Cannes 2023: The Idol series with stars Lily-Rose Depp and The Weeknd arrives at the festival
The body as a scenic function
Of course, so far ours is a discussion that could be marginal, being able to write the review only of the first two episodes. Nonetheless, the incipit is more cerebral than sensual (least of all pornographic, as some have mistakenly predicted), more dry than baroque. Consequently, in The Idol, at the behest of his narration, flesh and desire, irregularity and sweetness are confronted. A subdued, desperate sweetness. Because Jocelyn is desperate. Desperate enough to give in, letting Tedros embrace her (Abel “The Weeknd” Tesfayeinteresting debut as an actor), a sort of self-help guru. A contemporary guru, with ambiguous, horrific ways. Coincidentally not far from the reverberations that hovered over Manson’s figure. Tedros, elegant and affable, perfumed and eclectic, brilliant and erotic. Yes, we said it: history is cyclical, and everything remains sedimented, dormant. As if he was waiting for the right moment to come back to resurrect from the darkness.
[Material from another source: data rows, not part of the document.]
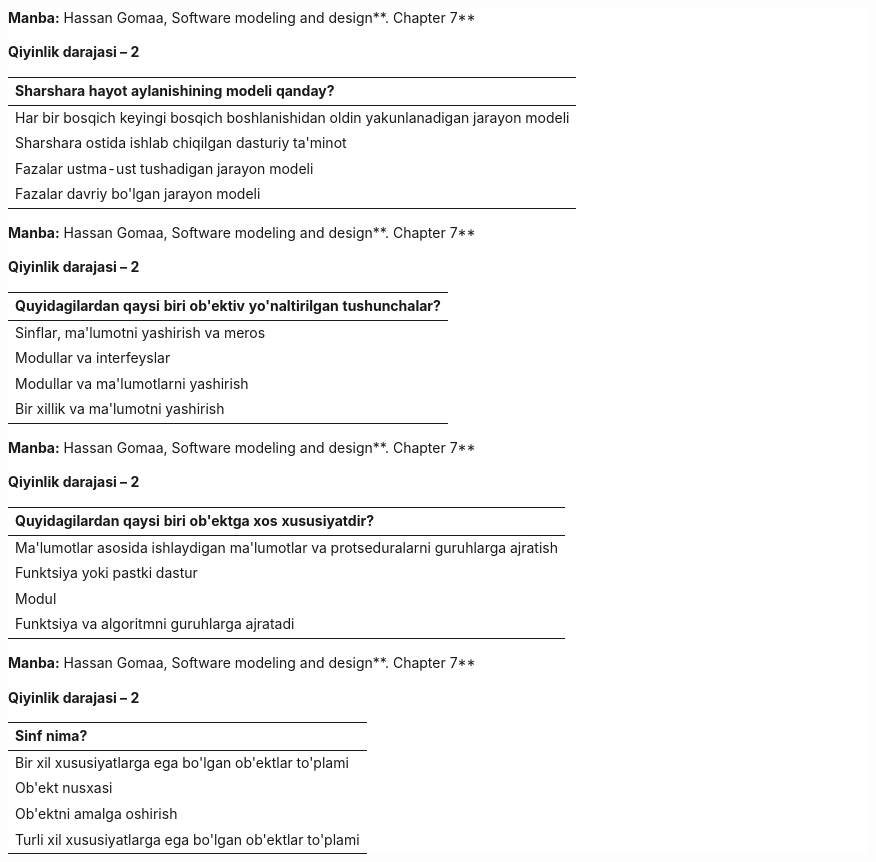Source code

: 
**Manba:** Hassan Gomaa, Software modeling and design**. Chapter 7**

**Qiyinlik darajasi – 2**

|Sharshara hayot aylanishining modeli qanday?|
| :- |
|Har bir bosqich keyingi bosqich boshlanishidan oldin yakunlanadigan jarayon modeli|
|Sharshara ostida ishlab chiqilgan dasturiy ta'minot|
|Fazalar ustma-ust tushadigan jarayon modeli|
|Fazalar davriy bo'lgan jarayon modeli|


**Manba:** Hassan Gomaa, Software modeling and design**. Chapter 7**

**Qiyinlik darajasi – 2**

|**Quyidagilardan qaysi biri ob'ektiv yo'naltirilgan tushunchalar?**|
| :- |
|Sinflar, ma'lumotni yashirish va meros|
|Modullar va interfeyslar|
|Modullar va ma'lumotlarni yashirish|
|Bir xillik va ma'lumotni yashirish|


**Manba:** Hassan Gomaa, Software modeling and design**. Chapter 7**

**Qiyinlik darajasi – 2**

|**Quyidagilardan qaysi biri ob'ektga xos xususiyatdir?**|
| :- |
|Ma'lumotlar asosida ishlaydigan ma'lumotlar va protseduralarni guruhlarga ajratish|
|Funktsiya yoki pastki dastur|
|Modul|
|Funktsiya va algoritmni guruhlarga ajratadi|


**Manba:** Hassan Gomaa, Software modeling and design**. Chapter 7**

**Qiyinlik darajasi – 2**

|**Sinf nima?**|
| :- |
|Bir xil xususiyatlarga ega bo'lgan ob'ektlar to'plami|
|Ob'ekt nusxasi|
|Ob'ektni amalga oshirish|
|Turli xil xususiyatlarga ega bo'lgan ob'ektlar to'plami|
That darkness that the director exploits and amplifies, as if we were watching a seventies horror film, deconstructed. Shadows, reflections, noises. And the music, a real narrative track that quotes Prince, Madonna and David Bowie for inflections. And then the instrumental track, free and harmonious, almost restorative towards Jocelyn’s instability, which forces the pleasure and strains her talent. Essentially, The Idol stages this: the dawn of a complete destruction of global identity written by the (fake) liberal vision of the United States, which has placed and continues to place in the foreground the symbolic power of the body, and in particular of the female body . In this case, the body of a pop star who, as we can see, is the leitmotif of the series, right from the first shot: a close-up, and the expression that changes according to a convulsive photo shooting. First sexy, then detached, then enjoyable. For Levinson the body is matter to be moulded, pretext and context. Vision and scenic function. Aesthetics and ecstasy. Indeed, the brutal modernization of a dream that becomes a nightmare.
Conclusions
As written in our review, after watching the first two episodes of The Idol we can finally say it: the sexual and itchy pretext so far seems structured to be functional to Sam Levinson’s narrative idea. A pretext that focuses on the cultural deconstruction of the American dream, capable of generating and destroying its own idols.
Because we like it
- Lily Rose-Depp is brilliant.
- The direction, almost horror.
- The soundtrack.
- The context, and the narrative pretext.
What’s wrong
- The shock seems to be designed to get attention only.